Quick and Simple Collard Greens Shakshuka

This simple and easy, collard greens shakshuka is one of my novel versions for a most beloved old dish. With no added fats and a lot of added greens, this delightful dish is as healthy as it is delicious. And a perfect match for my new salubrious eating regime.

You see, for me, as a food blogger, one of the most exciting yet challenging things is coming up with new recipes. It starts with a passionate idea and always ends with a taste.
Now, don’t get me wrong, I love food, and I love blogging about it. I love it all from concept to taste. But, between spending my day in the kitchen, trying and testing new recipes, and the closed gyms, I found myself craving a change.

That most desired change came in the shape of healthier recipes.
Not just any recipes, but a healthier version of my all times favourite, and at the top of that list is shakshuka.

As a result, I have embraced a new leaner, more nutrition aware food regime. That allows me to stay in shape, stay safe, but more than all – stay healthy, without excluding any of my favourites. And definitely without excluding treats. It is all about balance, right?!

That is exactly how this simple and easy, collard greens shakshuka came to be, much like the turkey & mashed-potatoes pie from last week, and fingers crossed like many more to come. Just like a new dress for an old friend. Healthier, leaner and just as delicious.

Ingredients:

1 large brown onion, thinly sliced
1 medium courgette, small cubes
150 gram collard greens, stem removed and thinly sliced
4 large eggs
1/2 tsp ground cumin
Salt & pepper to taste
Zest of half a lemon

Method:

Blanch the greens in boiling salt water (see here for how to cook greens). Set aside to chill.

Fry the onion with the courgette, in a scolding hot pan with no oil (if needed add a tbsp of water). Season with salt & pepper to taste.

Leave to fry until golden in colour.

Lower the heat to medium, add the greens and mix gently. Add the cumin and lemon zest, season with salt & pepper to taste, cover the pan with a lid and allow to steam for 2-3 minutes, until the onion softens up.

With the help of a wooden spoon push some of the mixture asides, creating four deep ‘dimples’, one in each quarter of the pan. Break an egg into each dimple.

Set the lid back on the pan and allow to gently simmer for 3-5 minutes, depend on how well cooked you like your eggs.

Tips:

For a fresher flavour, squeeze the juice of half a lemon in before adding the eggs.
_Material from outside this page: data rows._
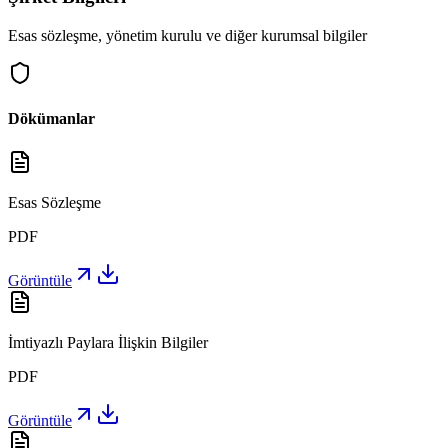
Esas sözleşme, yönetim kurulu ve diğer kurumsal bilgiler
Dökümanlar
Esas Sözleşme
PDF
Görüntüle
İmtiyazlı Paylara İlişkin Bilgiler
PDF
Görüntüle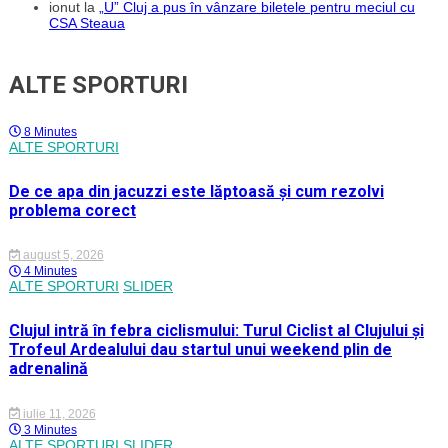
ionut
la
„U” Cluj a pus în vânzare biletele pentru meciul cu
CSA Steaua
ALTE SPORTURI
8 Minutes
ALTE SPORTURI
De ce apa din jacuzzi este lăptoasă și cum rezolvi
problema corect
august 5, 2026
4 Minutes
ALTE SPORTURI
SLIDER
Clujul intră în febra ciclismului: Turul Ciclist al Clujului și
Trofeul Ardealului dau startul unui weekend plin de
adrenalină
iulie 11, 2026
3 Minutes
ALTE SPORTURI
SLIDER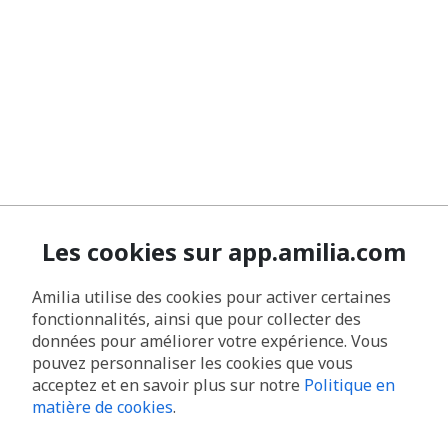
Les cookies sur app.amilia.com
Amilia utilise des cookies pour activer certaines
fonctionnalités, ainsi que pour collecter des
données pour améliorer votre expérience. Vous
pouvez personnaliser les cookies que vous
acceptez et en savoir plus sur notre
Politique en
matière de cookies
.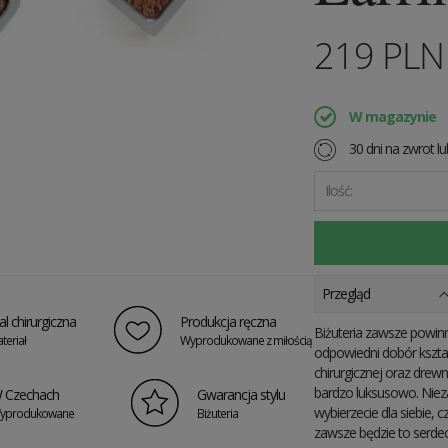
219
PL
W magazynie
30 dni na zwrot l
Ilość:
Przegląd
al chirurgiczna
Produkcja ręczna
Biżuteria zawsze powinn
teriał
Wyprodukowane z miłością
odpowiedni dobór kształ
chirurgicznej oraz drewn
bardzo luksusowo. Niezal
 Czechach
Gwarancja stylu
wybierzecie dla siebie, c
yprodukowane
Biżuteria
zawsze będzie to serdecz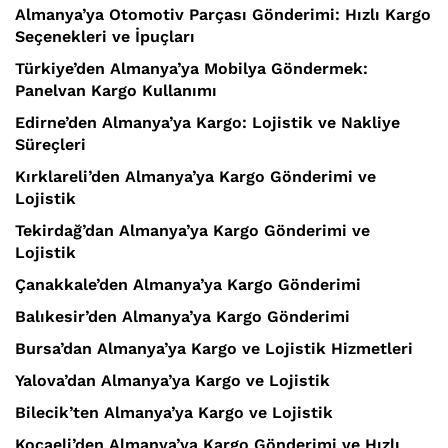
Almanya’ya Otomotiv Parçası Gönderimi: Hızlı Kargo
Seçenekleri ve İpuçları
Türkiye’den Almanya’ya Mobilya Göndermek:
Panelvan Kargo Kullanımı
Edirne’den Almanya’ya Kargo: Lojistik ve Nakliye
Süreçleri
Kırklareli’den Almanya’ya Kargo Gönderimi ve
Lojistik
Tekirdağ’dan Almanya’ya Kargo Gönderimi ve
Lojistik
Çanakkale’den Almanya’ya Kargo Gönderimi
Balıkesir’den Almanya’ya Kargo Gönderimi
Bursa’dan Almanya’ya Kargo ve Lojistik Hizmetleri
Yalova’dan Almanya’ya Kargo ve Lojistik
Bilecik’ten Almanya’ya Kargo ve Lojistik
Kocaeli’den Almanya’ya Kargo Gönderimi ve Hızlı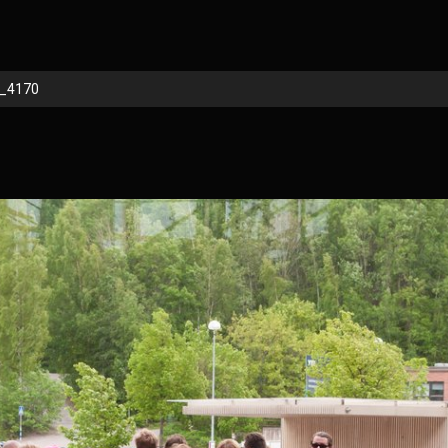
_4170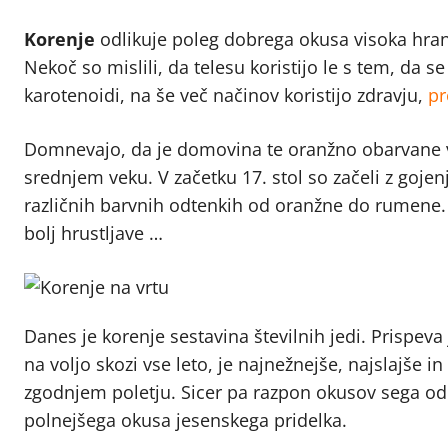
Korenje
odlikuje poleg dobrega okusa visoka hran
Nekoč so mislili, da telesu koristijo le s tem, da s
karotenoidi, na še več načinov koristijo zdravju,
pr
Domnevajo, da je domovina te oranžno obarvane vrt
srednjem veku. V začetku 17. stol so začeli z gojenj
različnih barvnih odtenkih od oranžne do rumene. 
bolj hrustljave …
Danes je korenje sestavina številnih jedi. Prispeva 
na voljo skozi vse leto, je najnežnejše, najslajše i
zgodnjem poletju. Sicer pa razpon okusov sega od
polnejšega okusa jesenskega pridelka.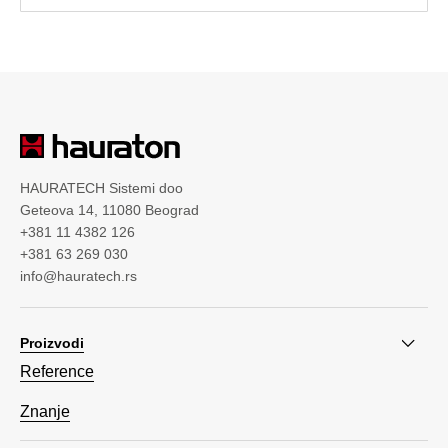
HAURATECH Sistemi doo
Geteova 14, 11080 Beograd
+381 11 4382 126
+381 63 269 030
info@hauratech.rs
Proizvodi
Reference
Znanje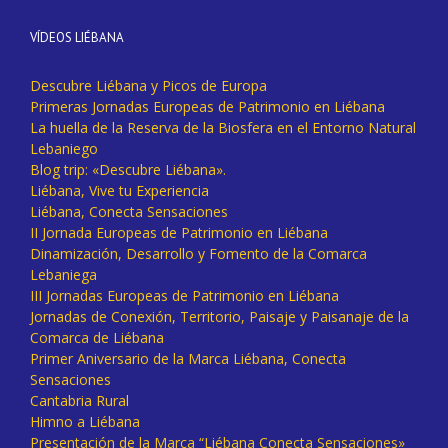
VÍDEOS LIÉBANA
Descubre Liébana y Picos de Europa
Primeras Jornadas Europeas de Patrimonio en Liébana
La huella de la Reserva de la Biosfera en el Entorno Natural
Lebaniego
Blog trip: «Descubre Liébana».
Liébana, Vive tu Experiencia
Liébana, Conecta Sensaciones
II Jornada Europeas de Patrimonio en Liébana
Dinamización, Desarrollo y Fomento de la Comarca
Lebaniega
III Jornadas Europeas de Patrimonio en Liébana
Jornadas de Conexión, Territorio, Paisaje y Paisanaje de la
Comarca de Liébana
Primer Aniversario de la Marca Liébana, Conecta
Sensaciones
Cantabria Rural
Himno a Liébana
Presentación de la Marca “Liébana Conecta Sensaciones»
For a hint of warmth, add 1 crushed garlic clove to the pan when adding the onions.

Try adding some crumbled feta, before adding the eggs. It will add some creaminess and flavour. Just mind the salt as feta is salty cheese.


Print

Quick and Simple Fat-Free Green Shakshuka

A healthy and delicious dish that is easy to make.
Course Breakfast
Cuisine Mediterranean
Keyword diet, eggs, healthy, quick, Shakshuka, simple
Prep Time 5 minutes
Cook Time 12 minutes
Servings 2
Calories 238kcal

Ingredients

  • 1 large brown onion thinly sliced
  • 1 medium courgette small cubes
  • 150 gram collard greens stem removed & thinly sliced
  • 4 large eggs
  • ½ tsp cumin
  • salt & pepper to taste
  • Zest of half a lemon

Instructions

  • Blanch the greens in boiling salt water (see here for how to cook greens). Set aside to chill.
  • Fry the onion with the courgette, in a scolding hot pan with no oil (if needed add a tbsp of water). Season with salt & pepper to taste. Leave to fry until golden in colour.
  • Lower the heat to medium, add the greens and mix gently. Add the cumin and lemon zest, season with salt & pepper to taste, cover the pan with a lid and allow to steam for 2-3 minutes, until the onion softens up.
  • With the help of a wooden spoon push some of the mixture asides, creating four deep ‘dimples’, one in each quarter of the pan. Break an egg into each dimple.
  • Set the lid back on the pan and allow to gently simmer for 3-5 minutes, depend on how well cooked you like your eggs.